Virei-me imediatamente para ele.

- Você não teria coragem... Eu sou uma das melhores alunas daquela classe!

- A melhor, eu diria... Mas pena que não aparece muito.

- Seu cana...

- Não faça isso, Rose! - A voz dele de alguma forma conseguiu parar o movimento da minha mão, que tinha o rosto dele como alvo. - Não quer ser vista em público agredindo um professor, quer?

Só quando olhei em volta me lembrei que estava em público na frente do Campus da universidade. Ele realmente tinha razão. Se alguém me visse o agredindo seria o fim para mim. Logicamente acreditariam muito mais no renomado e prodígio professor português, que em uma aluna estrangeira que o agrediu. Por fim respirei fundo e trouxe minha mão para junto do corpo novamente.

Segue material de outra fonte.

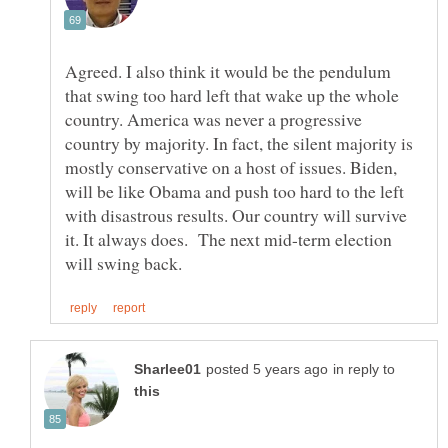
Agreed. I also think it would be the pendulum
that swing too hard left that wake up the whole
country. America was never a progressive
country by majority. In fact, the silent majority is
mostly conservative on a host of issues. Biden,
will be like Obama and push too hard to the left
with disastrous results. Our country will survive
it. It always does. The next mid-term election
in reply to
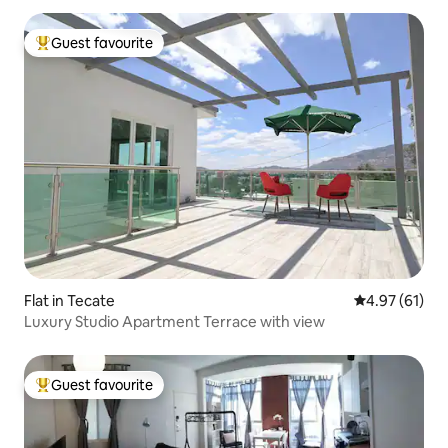
Guest favourite
Top guest favourite
Flat in Tecate
4.97 out of 5
4.97 (61)
Luxury Studio Apartment Terrace with view
Guest favourite
Top guest favourite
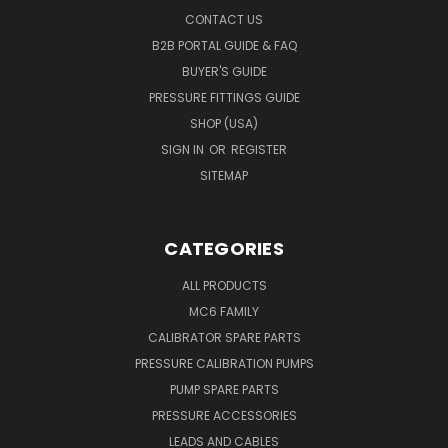
CONTACT US
B2B PORTAL GUIDE & FAQ
BUYER'S GUIDE
PRESSURE FITTINGS GUIDE
SHOP (USA)
SIGN IN
OR
REGISTER
SITEMAP
CATEGORIES
ALL PRODUCTS
MC6 FAMILY
CALIBRATOR SPARE PARTS
PRESSURE CALIBRATION PUMPS
PUMP SPARE PARTS
PRESSURE ACCESSORIES
LEADS AND CABLES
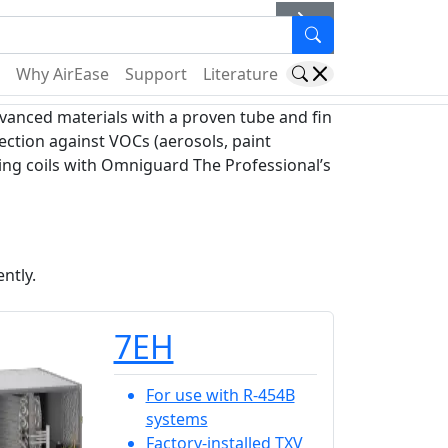
er
Why AirEase
Support
Literature
anced materials with a proven tube and fin
ection against VOCs (aerosols, paint
king coils with Omniguard The Professional’s
ntly.
7EH
For use with R-454B
systems
Factory-installed TXV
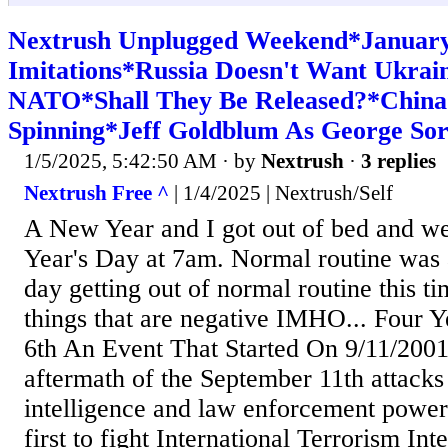
Nextrush Unplugged Weekend*January 
Imitations*Russia Doesn't Want Ukrai
NATO*Shall They Be Released?*China
Spinning*Jeff Goldblum As George So
1/5/2025, 5:42:50 AM
· by
Nextrush
·
3 replies
Nextrush Free ^
| 1/4/2025 | Nextrush/Self
A New Year and I got out of bed and w
Year's Day at 7am. Normal routine was 
day getting out of normal routine this t
things that are negative IMHO... Four Y
6th An Event That Started On 9/11/2001 
aftermath of the September 11th attack
intelligence and law enforcement power
first to fight International Terrorism In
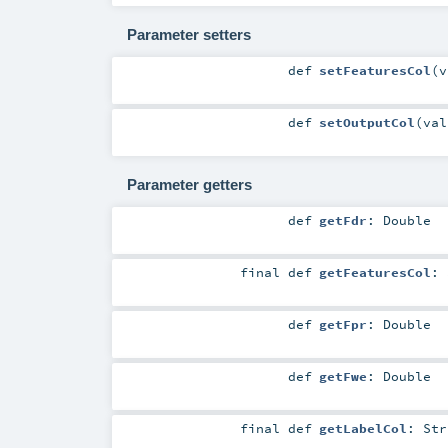
Parameter setters
def
setFeaturesCol
(
v
def
setOutputCol
(
va
Parameter getters
def
getFdr
:
Double
final
def
getFeaturesCol
:
def
getFpr
:
Double
def
getFwe
:
Double
final
def
getLabelCol
:
Str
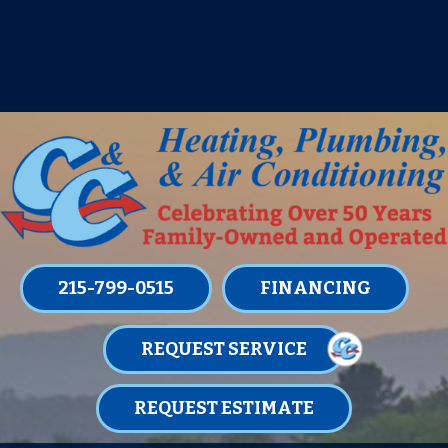
IT’S TUNE UP TIME! SIGN UP FOR ONE
OF OUR CONVENIENT
MAINTENANCE MEMBERSHIPS
TODAY!
LEARN MORE
215-799-0515
FINANCING
REQUEST SERVICE
REQUEST ESTIMATE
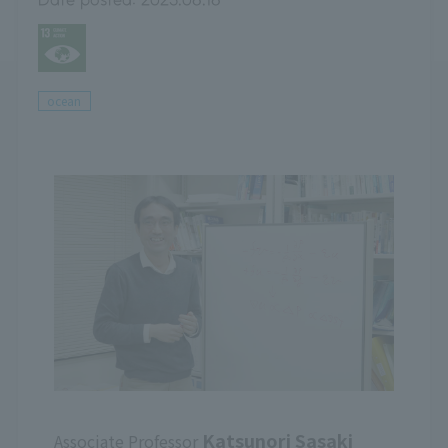
ocean
Katsunori Sasaki
Associate Professor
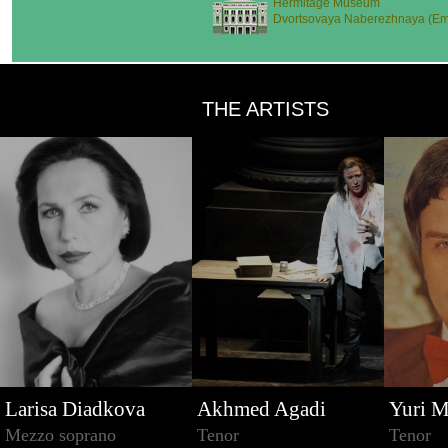
Hermitage Museum
Dvortsovaya Naberezhnaya (Emb
THE ARTISTS
Larisa Diadkova
Akhmed Agadi
Yuri M
Mezzo soprano
Tenor
Tenor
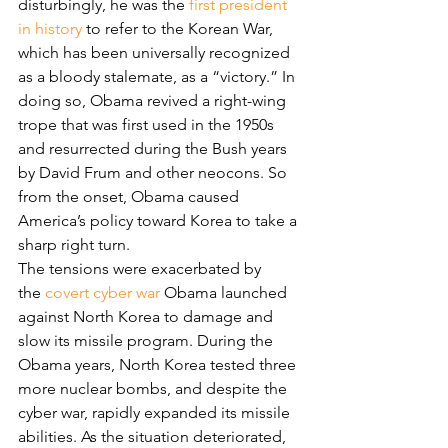
disturbingly, he was the 
first president 
in history
 to refer to the Korean War, 
which has been universally recognized 
as a bloody stalemate, as a “victory.” In 
doing so, Obama revived a right-wing 
trope that was first used in the 1950s 
and resurrected during the Bush years 
by David Frum and other neocons. So 
from the onset, Obama caused 
America’s policy toward Korea to take a 
sharp right turn.
The tensions were exacerbated by 
the 
covert cyber war
 Obama launched 
against North Korea to damage and 
slow its missile program. During the 
Obama years, North Korea tested three 
more nuclear bombs, and despite the 
cyber war, rapidly expanded its missile 
abilities. As the situation deteriorated, 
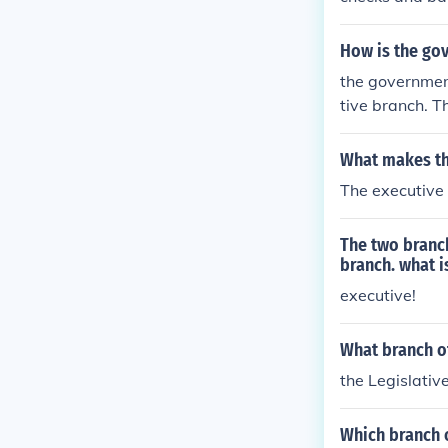
How is the go
the government
tive branch. T
What makes th
The executive 
The two branch
branch. what i
executive!
What branch o
the Legislativ
Which branch 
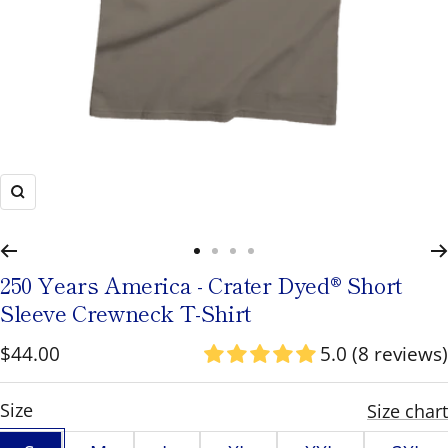
to
navigate
or
use
the
pause/play
Zoom
button
to
Go
Go
Go
Go
toggle
250 Years America - Crater Dyed® Short
to
to
to
to
rotation.
Sleeve Crewneck T-Shirt
slide
slide
slide
slide
Sale
$44.00
5.0 (8 reviews)
1
2
3
4
price
S
Size
Size chart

Ele então levantou, me olhou e sorriu.

- Agora preciso ir, Rose, tenho matéria nova a ministrar em pouco tempo. Sugiro que não perca. - Ele virou-se e começou a andar, mas de repente voltou-se para mim - E só para você saber, minha esposa não foi meu melhor sexo. - Ele piscou, virou-se novamente e seguiu seu caminho, hora comendo pipoca, hora jogando aos pombos.

Enquanto eu, que havia ido até ali para ler, e principalmente fugir da presença intimidadora daquele homem, agora enfrentava o dilema das consequências que viriam se eu perdesse mais uma aula sua.

Há bem pouco tempo só conseguia pensar na paixão que sentia por ele, e no quanto estava sendo escrota com sua mulher, mas agora também pensava no quanto poderia ter me enganado, e no quanto ela merecia alguém melhor.

Depois de alguns minutos refletindo sobre qual decisão tomar, olhei o meu apaixonante livro, o apertei nas mãos e me levantei. Havia momentos na vida que não dava para fugir da realidade em nos esconder dentro de um livro. Então me levantei e comecei a andar em direção a sala 402.